WHAT TO DO » Can you carry on the Surrey birding diary below from its last line?

-- start SELECTED TEXT --

The lark roosting at last night on Sunday.

It’s true that the wildlife-friendly management of the farm plays a big role in attracting birds at Shackleford. But there is endless inland countryside in Surrey (and beyond) that isn’t visited by birders; I’d confidently say there are a few more 'Shacklefords' out there somewhere.

Wednesday 16 September 2020

September snoozing

I often find early and mid-September to be one of the dullest birding periods locally. A lot can hinge on the weather, as it so often does inland, and sustained high pressure with subsequent clear skies and warm temperatures never helps. Throw in a prevailing westerly with little oomph, and you have a recipe for the quietest of times in Surrey. With this largely the weather during the past nine days, it’s been a bit of a snooze-fest. Save a couple of sessions, most have been quiet and I’ve limited my time in the field, preferring to save it for more exciting times ahead …

An Osprey at Thursley: a highlight of a quiet week.

Thursday 8th

I spent a couple of hours skywatching from Broomy Down, with better than expected results (Trektellen checklist here). The highlight of the watch was the marked southward passage of Siskin – really unusual for early September and no doubt tied to the bumper autumn that looks on the cards for this species. The biggest single flock was of 24. Most birds went straight down the Wey-Arun Gap but a few tracked the Thorncombe Valley ridge.

Also of note was a Yellow Wagtail, an adult and juvenile Hobby (born nearby), 60 Linnets on the crop and three Tawny Owls in the pre-dawn gloom. Mute Swan – always rare at Thorncombe Street away from Snowdenham Mill Pond – was logged with five tracked down the Wey-Arun Gap. They were seen by Kit at Shalford, further proving the ‘Shalford Split’ flyway theory.

A released White Stork.

Wednesday 9th

Easily the best session of the week, at Thursley Common, which commenced in style when an Osprey lumbered itself from (presumably) a roost near The Moat and over Pudmore before perching in a tree between Pine Island and Shrike Hill. The bird, a juvenile, was mobbed by Red Kite, Kestrel and Hobby, as well as a few Carrion Crows, but decided to linger for 15 or so minutes before departing north-east. Always great to see locally and a Thursley first for me.

Some more shots of the juvenile Osprey.

I finally caught up with ‘Barry’ the Barnacle Goose on Pudmore, having been gripped off by Dave far too often in recent weeks. It was with an impressive 315 Canadas and 53 Greylags. Two Teal were also here. Three Wheatears were on Shrike Hill and 20 odd Siskins flew over, but the best bird came at Parish Field.

Barnacle Goose and Wheatear from Thursley ...

-- end SELECTED TEXT --
-- start MATERIAL --

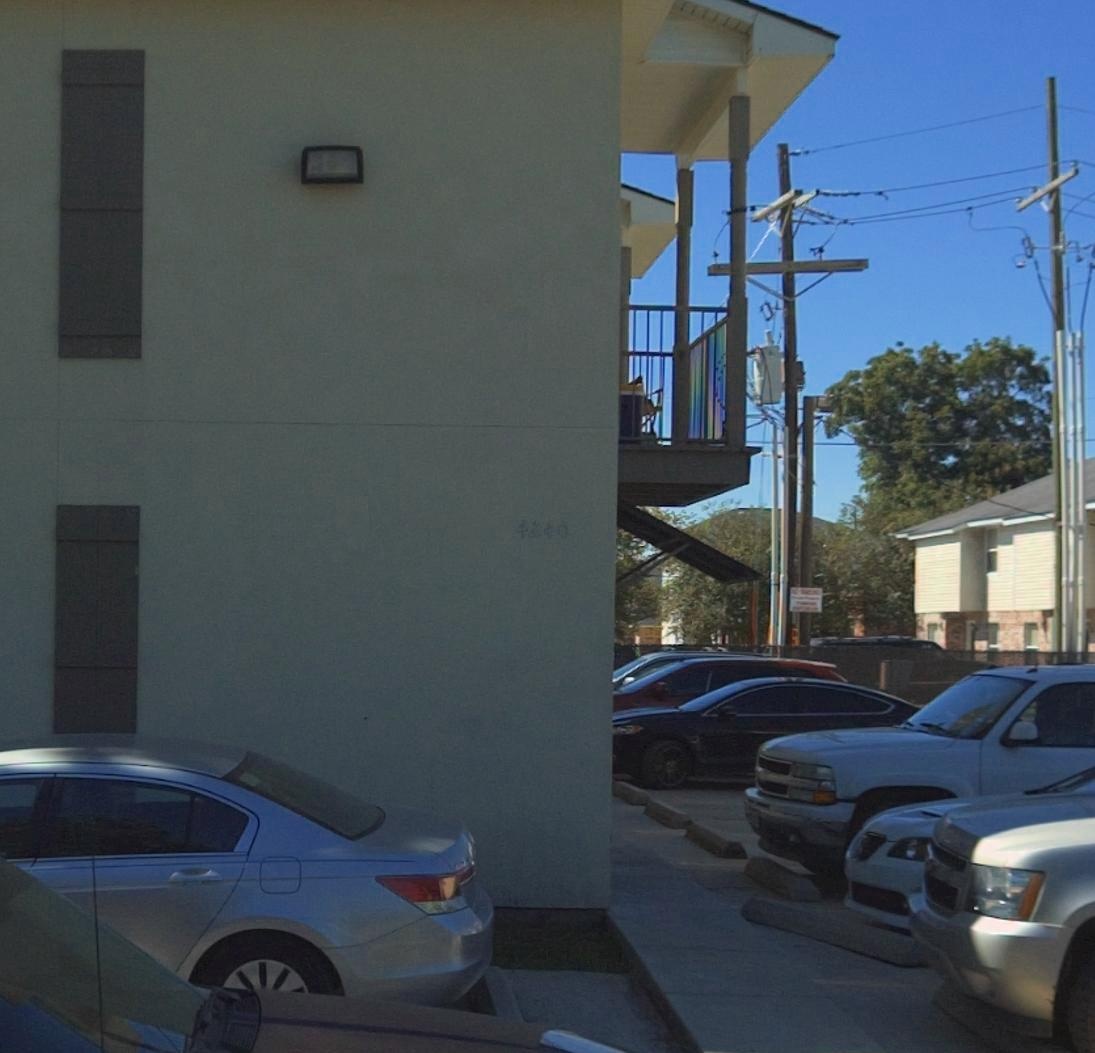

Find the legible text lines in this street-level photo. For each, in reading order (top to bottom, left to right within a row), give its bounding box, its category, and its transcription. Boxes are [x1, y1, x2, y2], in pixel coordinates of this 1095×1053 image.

[515, 518, 570, 540] StreetNumber: 4240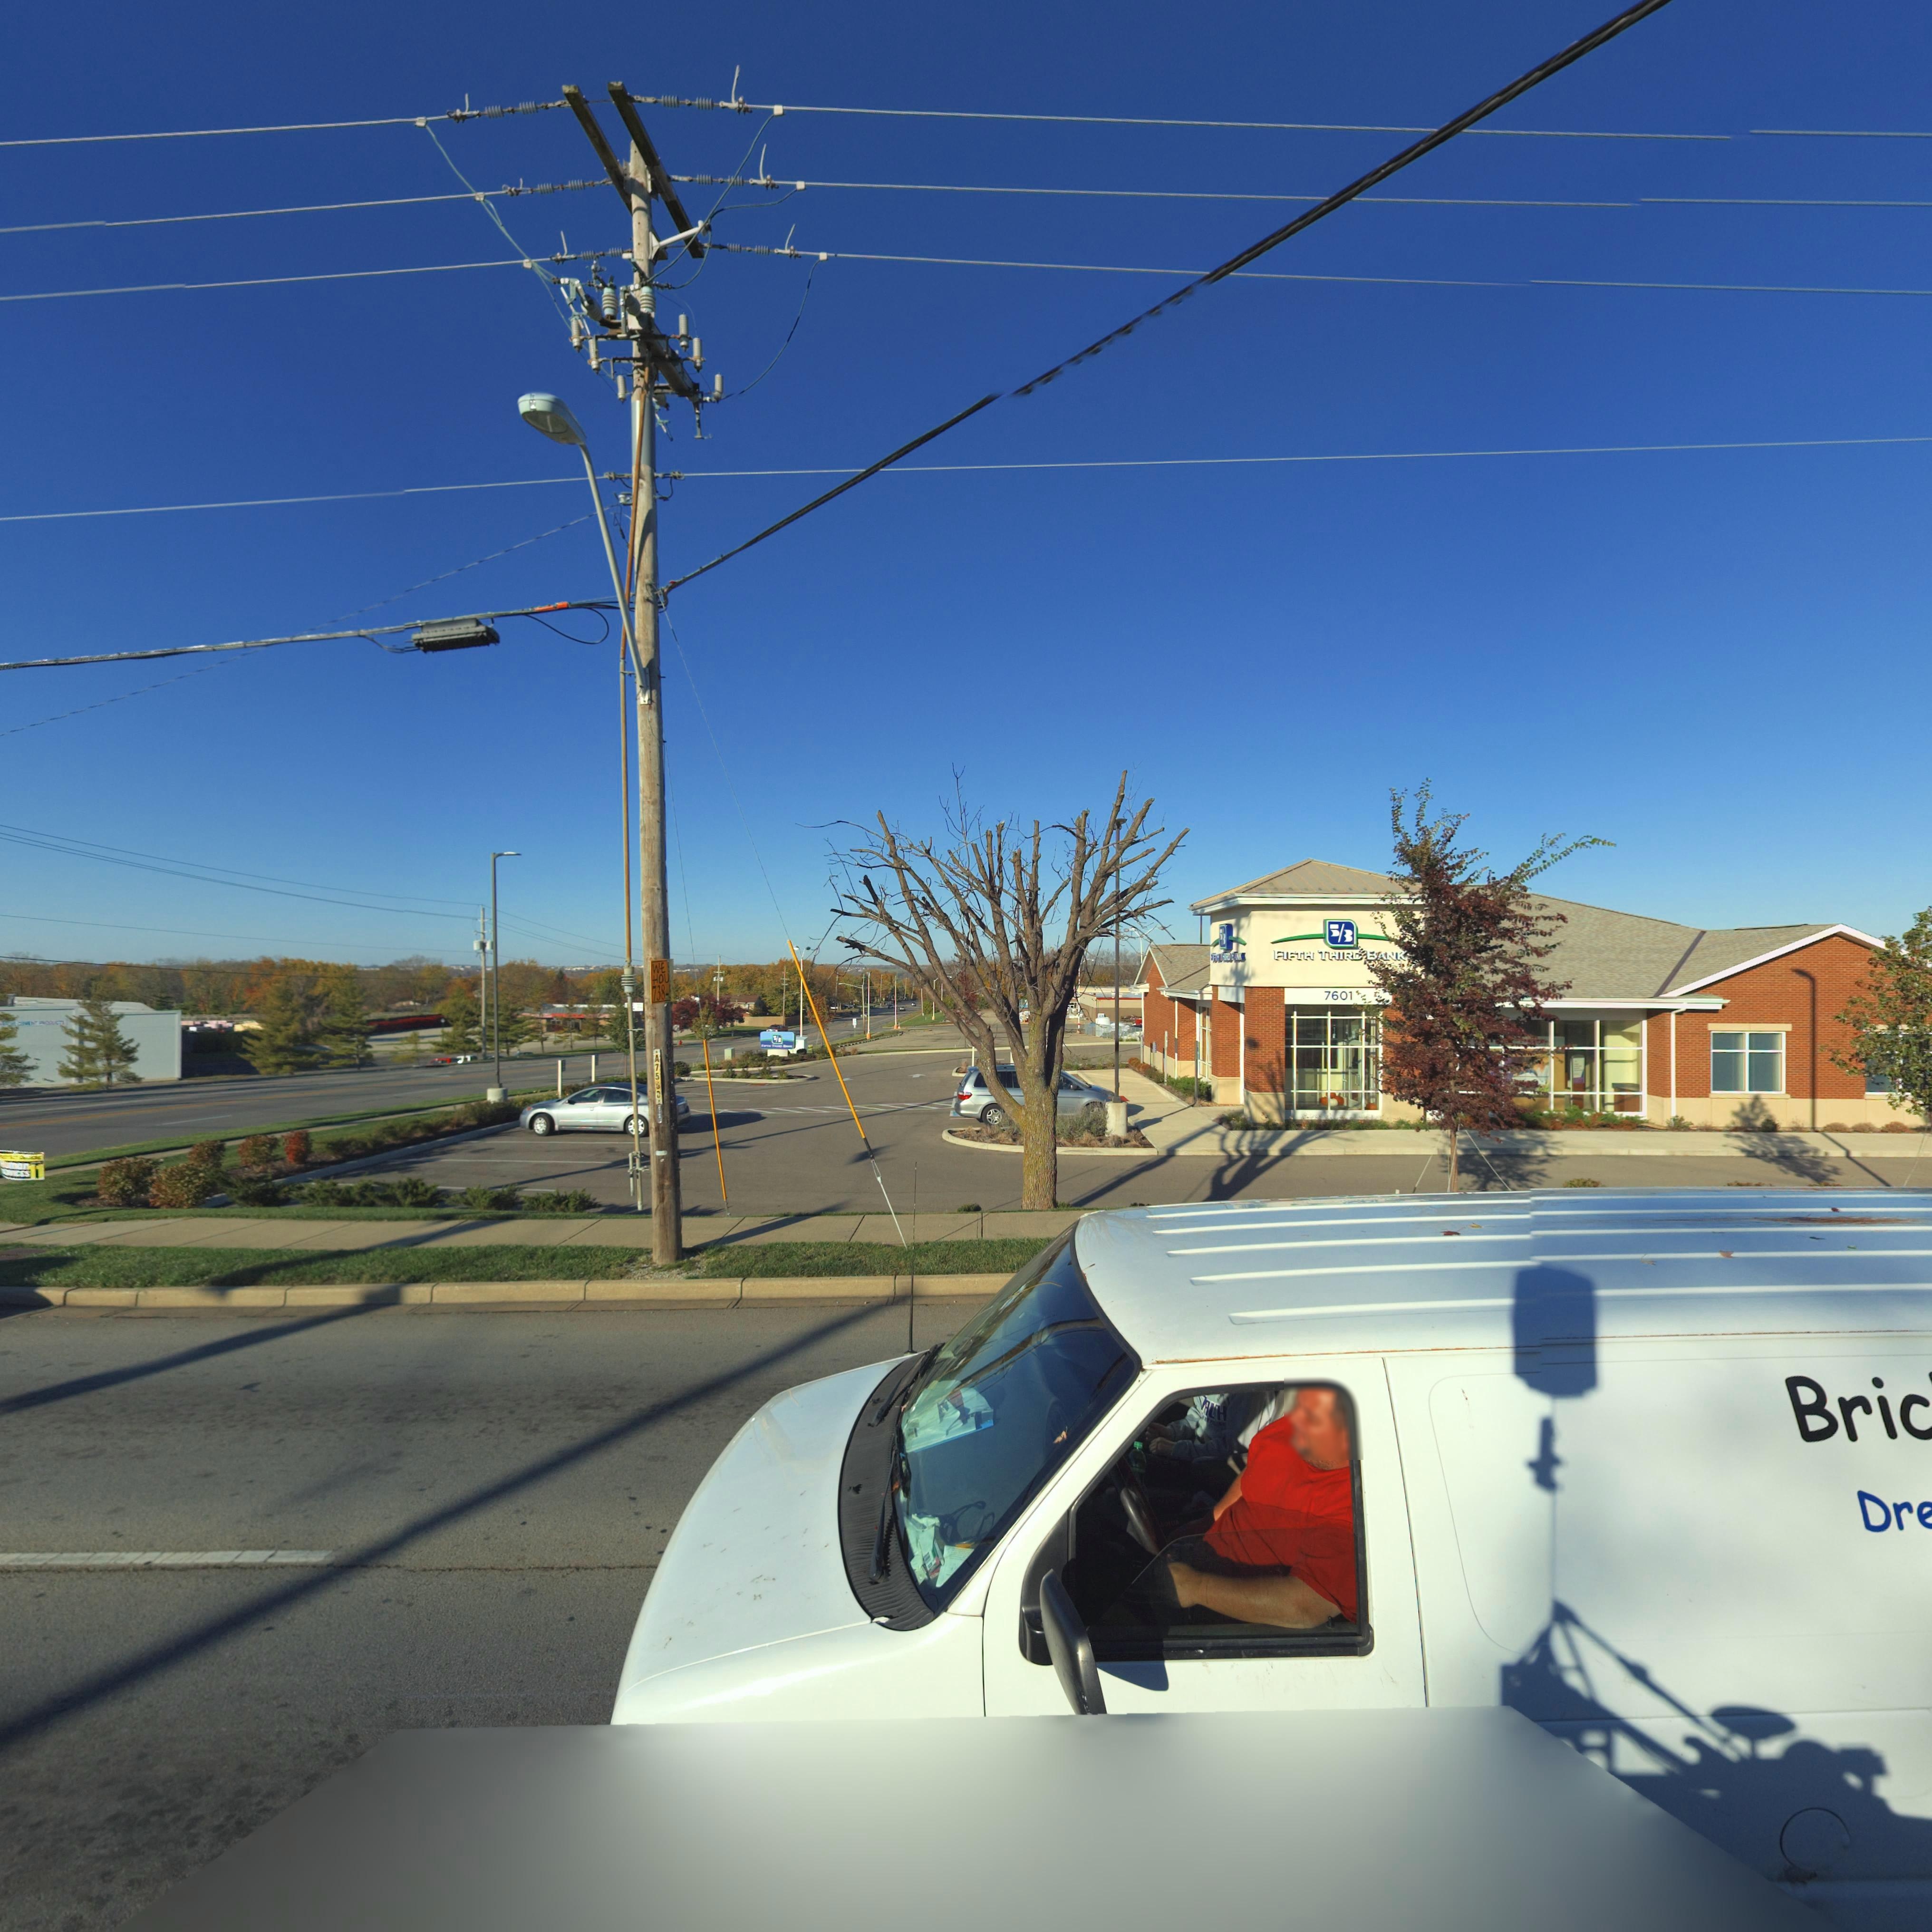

-- end MATERIAL --

RESULT FOR THIS EXERCISE »
First heard calling, eventually a Lesser Spotted Woodpecker revealed itself. A smart male, it fed in oaks and birches, apparently alone, before vanishing. I wonder where it came from? This species is virtually unheard of at Thursley these days so it was very welcome indeed.

... and a surprise Lesser Spot in Parish Field.

Thursday 10th

A brief mid-morning circuit of Bonhurst Farm produced a male Stonechat (only my seventh at Thorncombe Street!) and a Little Owl.

Stonechats are always good value at Thorncombe Street.

Friday 11th

I walked Frensham Little Pond and Common in heavy mist, which meant most birds were noted on call. This included a Green Sandpiper, Kingfisher and Water Rail in the south-east corner of the Little Pond. Heaps of Siskins were about – triple figures at least – with a single flock of 60 roving around. 

A few grounded Meadow Pipits were on King’s Ridge along with a female-type Redstart. I was surprised (given the conditions and time of year) but very happy to hear three Woodlarks singing here and at Tilhill Nurseries. A Firecrest was in holly by the Great Pond, where a few Sand Martins were overhead.

I met up with Janet later that morning to talk Unstead SF, where four Lapwings flew over the South Meadow.

Saturday 12th

Another Broomy Down skywatch, this time a little quieter. Some 96 House Martins moved south-west/west (including a flock of 60), with 69 Swallows doing the same. Curiously, four Yellow Wagtails flew low north-west (to Bonhurst?) and another moved high south. Three Grey Wagtails also flew south, while a Wheatear and Stonechat were on The Ridge. Two Ravens and a Yellowhammer were kicking about too.

Migrating House Martins.

Before a long football watching binge, I jaunted down to Thorney Island to obtain sub-par views of my second British Pallid Harrier. The bird showed briefly in flight and then distantly on the deck in the haze as it preened. Species noted while staking the harrier out included 18 Yellow Wags, Pintail, Cetti’s Warbler, Greenshank, Water Rail and an extremely tame Dunnock.

Sunday 13th

A lazy start, with the continuing uninspiring weather leading me to the coast again. A fine two and a half hour stroll of Pagham Harbour and Church Norton delivered 71 species, the best of which were two super showy juvenile Curlew Sandpipers in Ferry Channel. Some 13 other wader species included Avocet, three Greenshank, Common Sandpiper, six Whimbrel, Ruddy Turnstone, 70 Dunlin, 150+ Redshank, 18 Curlews, 12 Black-tailed Godwits, 60 Lapwings, eight Grey Plovers, 30 Ringed Plovers and 21 Oystercatchers.

Two very smart juvenile Curlew Sandpipers.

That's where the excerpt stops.